__Task to complete__
Retype the material below. Keep every word exactly as it is.

__Material supplied__
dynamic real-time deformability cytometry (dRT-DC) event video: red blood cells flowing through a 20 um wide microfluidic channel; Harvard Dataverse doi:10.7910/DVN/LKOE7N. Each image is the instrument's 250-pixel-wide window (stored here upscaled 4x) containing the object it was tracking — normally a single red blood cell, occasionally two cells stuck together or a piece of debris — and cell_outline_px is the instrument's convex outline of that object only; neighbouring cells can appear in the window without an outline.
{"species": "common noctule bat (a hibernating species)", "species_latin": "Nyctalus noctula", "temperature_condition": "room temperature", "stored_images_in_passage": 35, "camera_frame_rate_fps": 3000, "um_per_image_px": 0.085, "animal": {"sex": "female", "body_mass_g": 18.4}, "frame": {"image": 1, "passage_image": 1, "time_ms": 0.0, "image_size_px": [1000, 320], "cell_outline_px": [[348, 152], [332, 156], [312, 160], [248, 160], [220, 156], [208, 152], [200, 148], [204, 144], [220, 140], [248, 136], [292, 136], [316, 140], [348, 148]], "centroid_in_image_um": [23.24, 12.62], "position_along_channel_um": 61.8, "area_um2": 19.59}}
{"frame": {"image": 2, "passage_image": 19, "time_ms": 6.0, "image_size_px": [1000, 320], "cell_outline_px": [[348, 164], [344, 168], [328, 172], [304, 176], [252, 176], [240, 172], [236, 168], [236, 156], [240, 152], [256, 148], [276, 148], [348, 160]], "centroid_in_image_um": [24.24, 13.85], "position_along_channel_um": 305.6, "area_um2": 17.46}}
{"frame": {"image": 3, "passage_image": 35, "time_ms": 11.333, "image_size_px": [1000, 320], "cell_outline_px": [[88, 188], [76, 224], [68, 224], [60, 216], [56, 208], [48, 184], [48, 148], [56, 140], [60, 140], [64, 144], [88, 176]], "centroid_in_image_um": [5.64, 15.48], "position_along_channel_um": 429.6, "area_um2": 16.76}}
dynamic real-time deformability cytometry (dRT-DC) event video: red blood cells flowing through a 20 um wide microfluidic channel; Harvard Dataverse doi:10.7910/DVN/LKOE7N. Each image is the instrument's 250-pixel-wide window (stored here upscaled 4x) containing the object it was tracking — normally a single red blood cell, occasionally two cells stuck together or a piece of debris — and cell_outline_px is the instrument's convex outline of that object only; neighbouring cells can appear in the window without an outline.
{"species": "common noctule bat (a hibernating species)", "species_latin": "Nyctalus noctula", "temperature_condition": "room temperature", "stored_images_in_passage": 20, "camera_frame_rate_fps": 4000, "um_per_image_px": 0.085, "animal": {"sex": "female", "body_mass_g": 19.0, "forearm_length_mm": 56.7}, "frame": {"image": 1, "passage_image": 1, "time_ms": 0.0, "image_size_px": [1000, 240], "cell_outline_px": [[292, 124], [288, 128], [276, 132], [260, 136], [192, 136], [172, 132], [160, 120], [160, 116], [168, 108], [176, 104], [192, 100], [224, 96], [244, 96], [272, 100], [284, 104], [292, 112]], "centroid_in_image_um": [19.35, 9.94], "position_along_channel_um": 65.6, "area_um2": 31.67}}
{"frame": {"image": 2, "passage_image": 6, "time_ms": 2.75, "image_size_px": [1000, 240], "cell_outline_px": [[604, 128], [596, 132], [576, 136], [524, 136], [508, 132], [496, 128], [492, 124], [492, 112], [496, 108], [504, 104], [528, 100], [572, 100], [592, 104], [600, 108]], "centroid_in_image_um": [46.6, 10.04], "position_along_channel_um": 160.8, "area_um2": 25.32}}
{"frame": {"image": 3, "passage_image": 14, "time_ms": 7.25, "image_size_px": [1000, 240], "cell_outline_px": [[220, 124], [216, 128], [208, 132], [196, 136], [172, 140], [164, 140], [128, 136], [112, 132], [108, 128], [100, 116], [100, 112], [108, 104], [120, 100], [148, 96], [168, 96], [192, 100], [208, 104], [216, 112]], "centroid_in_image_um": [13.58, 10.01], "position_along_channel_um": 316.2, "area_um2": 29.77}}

__Task output__
dynamic real-time deformability cytometry (dRT-DC) event video: red blood cells flowing through a 20 um wide microfluidic channel; Harvard Dataverse doi:10.7910/DVN/LKOE7N. Each image is the instrument's 250-pixel-wide window (stored here upscaled 4x) containing the object it was tracking — normally a single red blood cell, occasionally two cells stuck together or a piece of debris — and cell_outline_px is the instrument's convex outline of that object only; neighbouring cells can appear in the window without an outline.
{"species": "common noctule bat (a hibernating species)", "species_latin": "Nyctalus noctula", "temperature_condition": "room temperature", "stored_images_in_passage": 35, "camera_frame_rate_fps": 3000, "um_per_image_px": 0.085, "animal": {"sex": "female", "body_mass_g": 18.4}, "frame": {"image": 1, "passage_image": 1, "time_ms": 0.0, "image_size_px": [1000, 320], "cell_outline_px": [[348, 152], [332, 156], [312, 160], [248, 160], [220, 156], [208, 152], [200, 148], [204, 144], [220, 140], [248, 136], [292, 136], [316, 140], [348, 148]], "centroid_in_image_um": [23.24, 12.62], "position_along_channel_um": 61.8, "area_um2": 19.59}}
{"frame": {"image": 2, "passage_image": 19, "time_ms": 6.0, "image_size_px": [1000, 320], "cell_outline_px": [[348, 164], [344, 168], [328, 172], [304, 176], [252, 176], [240, 172], [236, 168], [236, 156], [240, 152], [256, 148], [276, 148], [348, 160]], "centroid_in_image_um": [24.24, 13.85], "position_along_channel_um": 305.6, "area_um2": 17.46}}
{"frame": {"image": 3, "passage_image": 35, "time_ms": 11.333, "image_size_px": [1000, 320], "cell_outline_px": [[88, 188], [76, 224], [68, 224], [60, 216], [56, 208], [48, 184], [48, 148], [56, 140], [60, 140], [64, 144], [88, 176]], "centroid_in_image_um": [5.64, 15.48], "position_along_channel_um": 429.6, "area_um2": 16.76}}
dynamic real-time deformability cytometry (dRT-DC) event video: red blood cells flowing through a 20 um wide microfluidic channel; Harvard Dataverse doi:10.7910/DVN/LKOE7N. Each image is the instrument's 250-pixel-wide window (stored here upscaled 4x) containing the object it was tracking — normally a single red blood cell, occasionally two cells stuck together or a piece of debris — and cell_outline_px is the instrument's convex outline of that object only; neighbouring cells can appear in the window without an outline.
{"species": "common noctule bat (a hibernating species)", "species_latin": "Nyctalus noctula", "temperature_condition": "room temperature", "stored_images_in_passage": 20, "camera_frame_rate_fps": 4000, "um_per_image_px": 0.085, "animal": {"sex": "female", "body_mass_g": 19.0, "forearm_length_mm": 56.7}, "frame": {"image": 1, "passage_image": 1, "time_ms": 0.0, "image_size_px": [1000, 240], "cell_outline_px": [[292, 124], [288, 128], [276, 132], [260, 136], [192, 136], [172, 132], [160, 120], [160, 116], [168, 108], [176, 104], [192, 100], [224, 96], [244, 96], [272, 100], [284, 104], [292, 112]], "centroid_in_image_um": [19.35, 9.94], "position_along_channel_um": 65.6, "area_um2": 31.67}}
{"frame": {"image": 2, "passage_image": 6, "time_ms": 2.75, "image_size_px": [1000, 240], "cell_outline_px": [[604, 128], [596, 132], [576, 136], [524, 136], [508, 132], [496, 128], [492, 124], [492, 112], [496, 108], [504, 104], [528, 100], [572, 100], [592, 104], [600, 108]], "centroid_in_image_um": [46.6, 10.04], "position_along_channel_um": 160.8, "area_um2": 25.32}}
{"frame": {"image": 3, "passage_image": 14, "time_ms": 7.25, "image_size_px": [1000, 240], "cell_outline_px": [[220, 124], [216, 128], [208, 132], [196, 136], [172, 140], [164, 140], [128, 136], [112, 132], [108, 128], [100, 116], [100, 112], [108, 104], [120, 100], [148, 96], [168, 96], [192, 100], [208, 104], [216, 112]], "centroid_in_image_um": [13.58, 10.01], "position_along_channel_um": 316.2, "area_um2": 29.77}}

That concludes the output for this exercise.